Disabling lock-screen notifications on iPhone

iPhone users have a bit more flexibility in notification settings. First of all, you can set up notification previews in general:

  1. Open Settings;
  2. Go to Notifications;
  3. Tap on Show Previews at the very top if you want to turn off lock-screen notifications all at once.
  4. Select When Unlocked or Never.

In iOS you can fine-tune the balance of convenience and privacy. If you prefer to keep some notification previews on your lock screen and hide only those that contain sensitive information, you can choose another approach and set up this option individually for each app:

  1. Again, open Settings;
  2. Go to Notifications;
  3. Tap on the app in question, for example, Messages;
  4. Scroll down to the option for showing previews and select either When Unlocked or Never.

Disabling lock-screen notifications on Android

Android settings can vary a bit depending on version and device — and there’s quite a number of them. With that said, it’s impossible to make an ultimate guide, so poke around a bit if necessary.

  1. Open Settings;
  2. Go to Apps & Notifications, then Notifications;
  3. Choose On the lock screen;
  4. Choose either Don’t show notifications or Show notifications but hide sensitive content.
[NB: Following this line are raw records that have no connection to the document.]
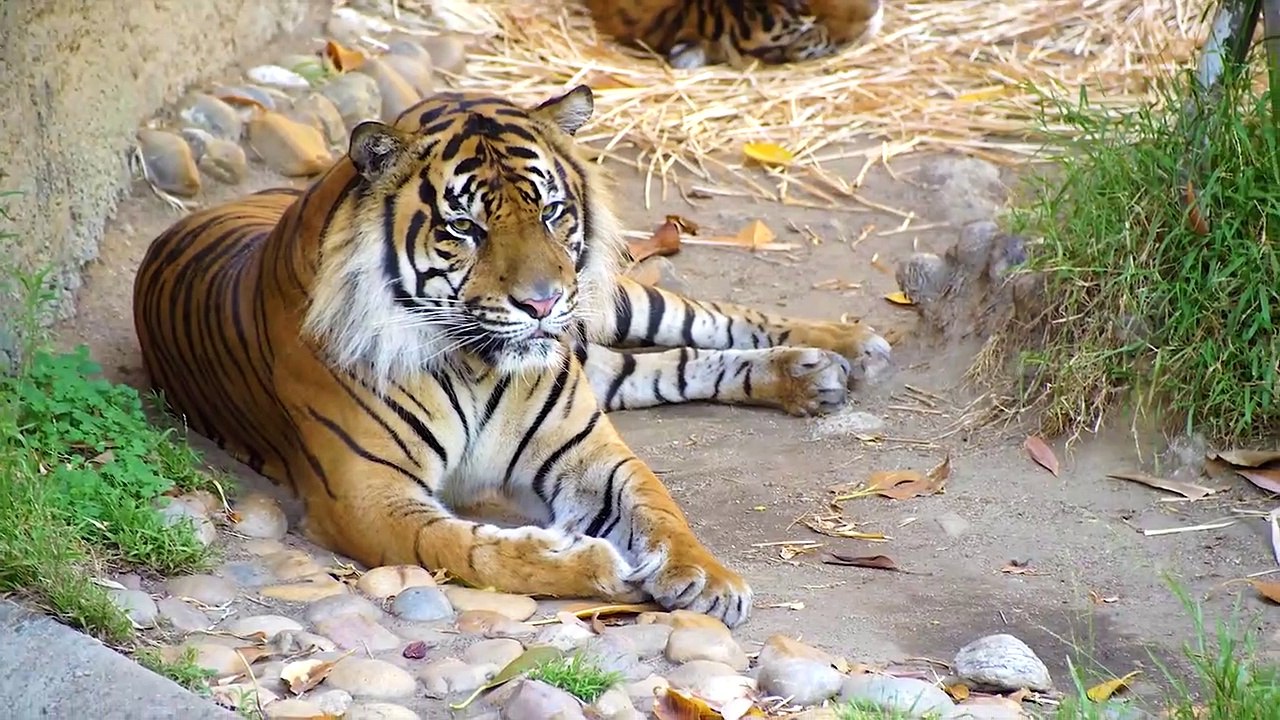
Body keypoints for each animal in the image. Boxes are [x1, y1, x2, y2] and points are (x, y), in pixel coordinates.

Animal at [131, 86, 892, 628]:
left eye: (552, 212)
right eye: (464, 227)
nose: (543, 304)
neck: (478, 364)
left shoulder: (587, 450)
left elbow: (660, 506)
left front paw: (707, 577)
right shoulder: (366, 495)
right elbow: (469, 550)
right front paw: (594, 567)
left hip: (613, 303)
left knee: (708, 319)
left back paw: (843, 349)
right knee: (658, 365)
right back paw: (814, 374)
Most Android versions don’t allow you to set up lock-screen notifications individually for each app; however, in Samsung’s version of the OS you can do it.
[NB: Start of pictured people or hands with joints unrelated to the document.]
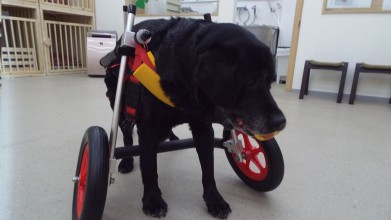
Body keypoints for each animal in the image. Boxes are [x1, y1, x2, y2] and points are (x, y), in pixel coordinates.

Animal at [107, 18, 284, 219]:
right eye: (253, 82)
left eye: (270, 82)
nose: (281, 122)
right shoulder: (148, 131)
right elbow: (150, 170)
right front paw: (152, 200)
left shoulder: (203, 129)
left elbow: (208, 170)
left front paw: (215, 200)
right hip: (120, 108)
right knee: (127, 135)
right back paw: (127, 161)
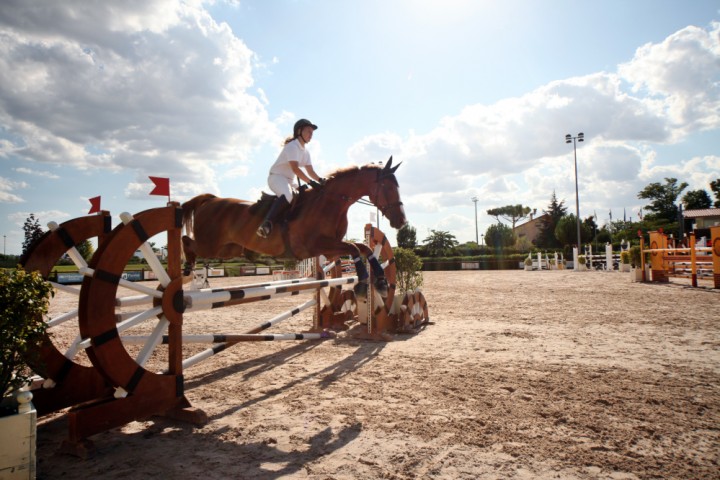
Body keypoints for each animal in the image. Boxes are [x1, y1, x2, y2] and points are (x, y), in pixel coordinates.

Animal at [180, 158, 404, 296]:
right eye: (388, 187)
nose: (401, 220)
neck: (330, 203)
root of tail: (211, 200)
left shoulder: (331, 247)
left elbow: (364, 247)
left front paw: (381, 281)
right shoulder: (317, 245)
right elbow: (355, 248)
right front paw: (364, 282)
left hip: (228, 249)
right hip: (210, 245)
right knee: (187, 242)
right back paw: (187, 269)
Don’t forget to protect your SIM card

Removing notifications from your lock screen is a good start, but our job isn’t done yet. You see, it isn’t a phone that actually receives text messages, but rather a tiny piece of plastic no one thinks about much: a SIM card. It’s incredibly easy to remove a SIM card from one phone, insert it into any other phone, and receive your calls and messages — including messages with 2FA one-time codes.

It’s pretty easy to protect yourself from that kind of information theft — just set up a PIN code request for your SIM card. Here’s how to do it on an iPhone:

  1. Open Settings;
  2. After a fair bit of scrolling, tap on Phone;
  3. Go to SIM PIN;
  4. Switch SIM PIN on;
  5. Enter your current PIN. If you never set one, use the default code set by the operator — you can find it in your SIM starter kit;
  6. Tap on Change PIN to use custom code instead of the default one;
  7. Enter your current PIN;
  8. After that enter your new PIN code, and enter it once again for confirmation.
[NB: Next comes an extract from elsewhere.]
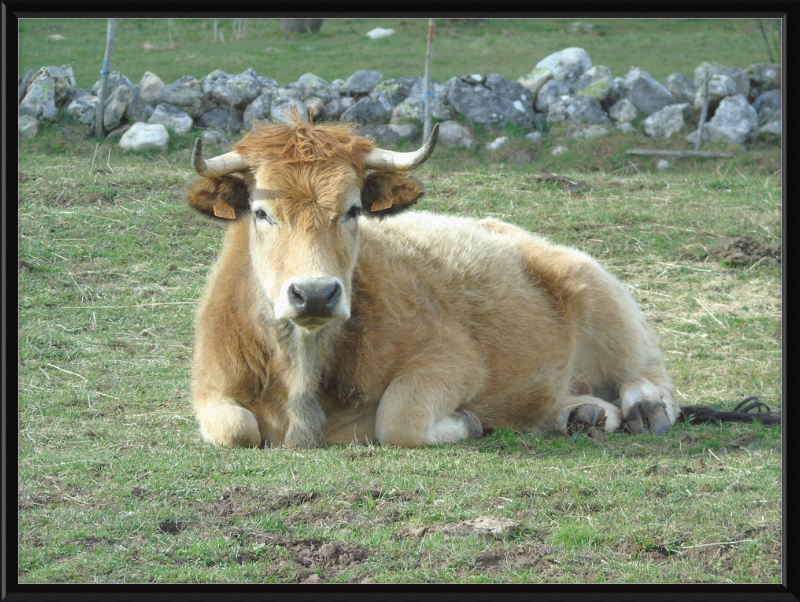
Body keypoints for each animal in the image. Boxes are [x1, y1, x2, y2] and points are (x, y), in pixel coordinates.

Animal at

For Android (again, it may be slightly different in your phone):

  1. Go to Settings, then Security & Location;
  2. Choose SIM card lock and Lock SIM card;
  3. When prompted, enter the SIM PIN. If you didn’t set one up, find the default SIM PIN in the documentation from your SIM card;
  4. Choose Change SIM PIN;
  5. Enter the old PIN;
  6. Enter a new PIN (and again, for confirmation).

Now every time your phone is restarted or the SIM card is inserted in another phone, you’ll need to enter the PIN code, or else it won’t start. You’re set — at least as far as two-factor authentication codes go.